Wednesday, February 26, 2014

NASA MAVEN: How magnetic crustal fields affect planets - Video

Radiation environments on Earth and Mars. Credit: NASA JPL

If you are ever lost on the surface of Mars, don't count on a compass to help you get home.

On Mars, compasses don't work.

They don't work because there is not one magnetic field on Mars, rather there are dozens.

These small fields are powerful, concentrated in the crust, and scattered over the surface of the planet.

In their absence, compass needles would lie still; in their presence, they spin, pointing first at one bar magnet, then another.

How well these crustal fields protect the planet is a mystery, and one that may be solved soon by the MAVEN satellite, which is on its way to Mars right now.

What we do know is that if a compass ever worked well on Mars, it was over 3.5 billion years ago.

Before that time, Mars had a molten core, whose contents constantly churned upward towards the surface.

This process of convection permitted cooling of the interior, as well as active volcanism in the highlands and plains. Volcanoes brought iron to the surface, giving Mars its signature colour.

Iron in the core also moved electrons, which created a planetary dynamo: a device that converts mechanical energy into electric energy.

Electric fields generate magnetic fields. Large magnetic fields can provide protection from solar wind for any planet as long its interior maintains a steadfast supply of molten metal.

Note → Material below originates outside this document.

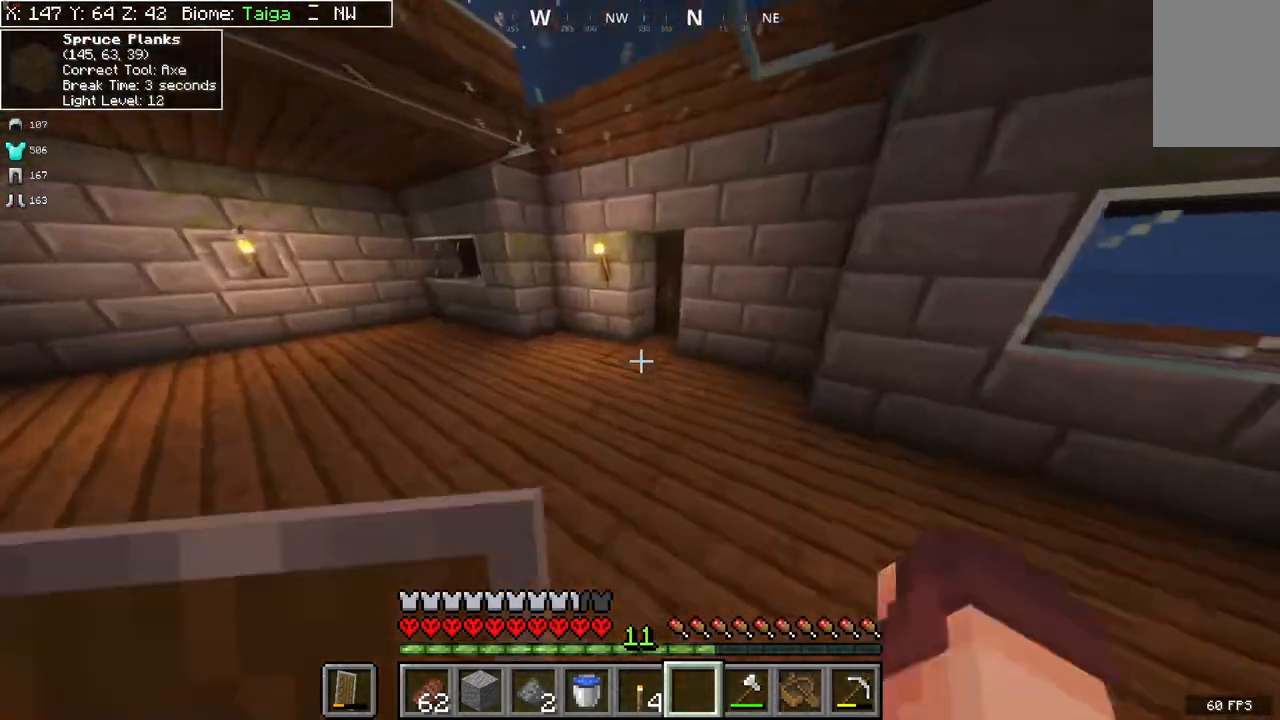
{"keys": ["d", "w"], "mouse": [], "events": [[500, "d", "down"]]}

Large magnetic fields also decay unless maintained. After the first billion years or so, the Martian interior cooled to the point where convection halted. When the iron ceased to flow, the dynamo died. Volcanism declined.

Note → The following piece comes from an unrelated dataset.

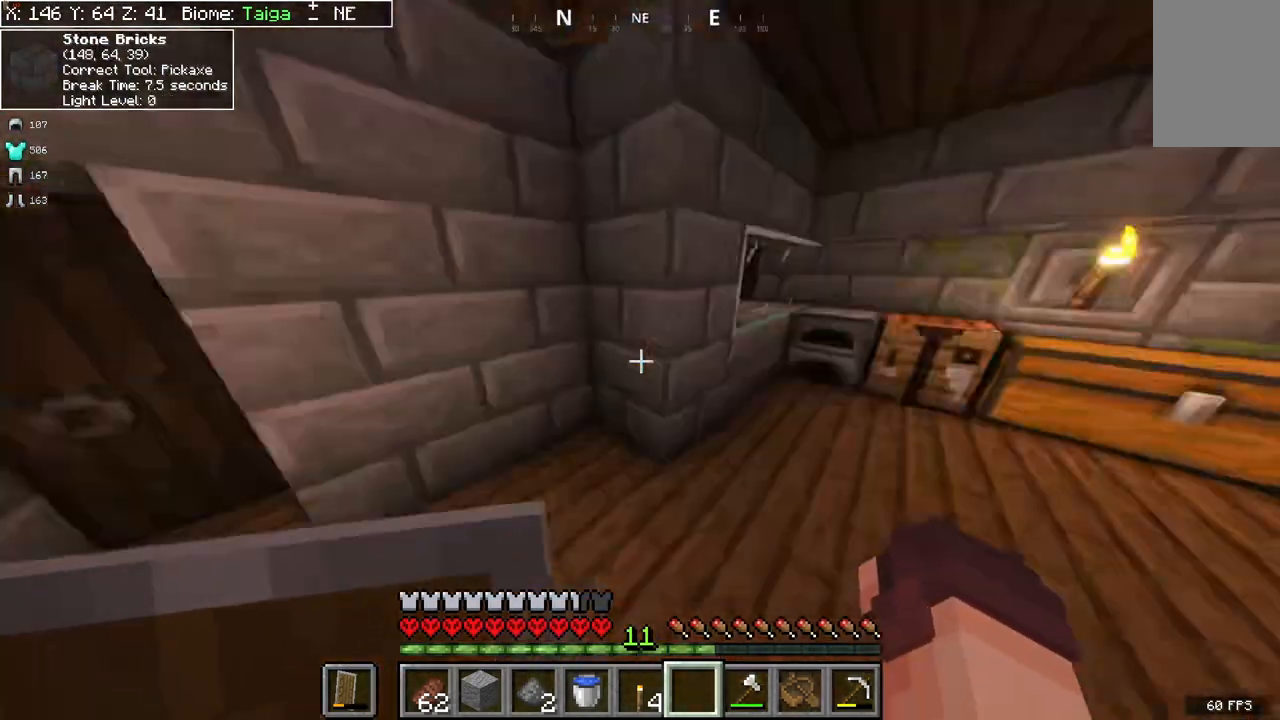
{"keys": ["d", "w"], "mouse": [], "events": []}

The last iron deposits from the interior left their marks as pockets of magnetism, called crustal anomalies, largely sequestered in the southern hemisphere.

"Mars is on the interesting borderline of the magnetized and the unmagnetized objects," said Janet Luhmann, MAVEN's deputy principal investigator.

"We think that the weak magnetic field has been in place since it was about a billion years old."

We first learned about Mars' strange magnetic fields from the way they interacted with the solar wind.

In 1965 Mariner 4, one of America's first interplanetary probes, passed within 8,000 kilometers (4,971 miles) of Mars' surface.

At that distance, it failed to detect any magnetic field. By contrast, Earth's planet-wide field can be sensed by magnetometers within 60,000 kilometers (37,282 miles).

What Mariner did note was that the solar wind was being bent around the planet, widely in some places.

Position of magnetometers on the MAVEN spacecraft. Credit: NASAexplorer

In terms of solar storms, MAVEN will arrive on the downslope of a solar cycle, during the optimum window for observing one of the most powerful forces affecting atmospheric escape: coronal mass ejections.

"More CMEs (and larger CMEs) occur during the declining phase of the solar cycle, rather than at maximum," said Frank Eparvier, science lead on the Extreme Ultraviolet (EUV) Sensors attached to LPW.

"MAVEN will be at Mars during the declining phase of the current solar cycle, so we will actually be there at the right time to see CME impacts."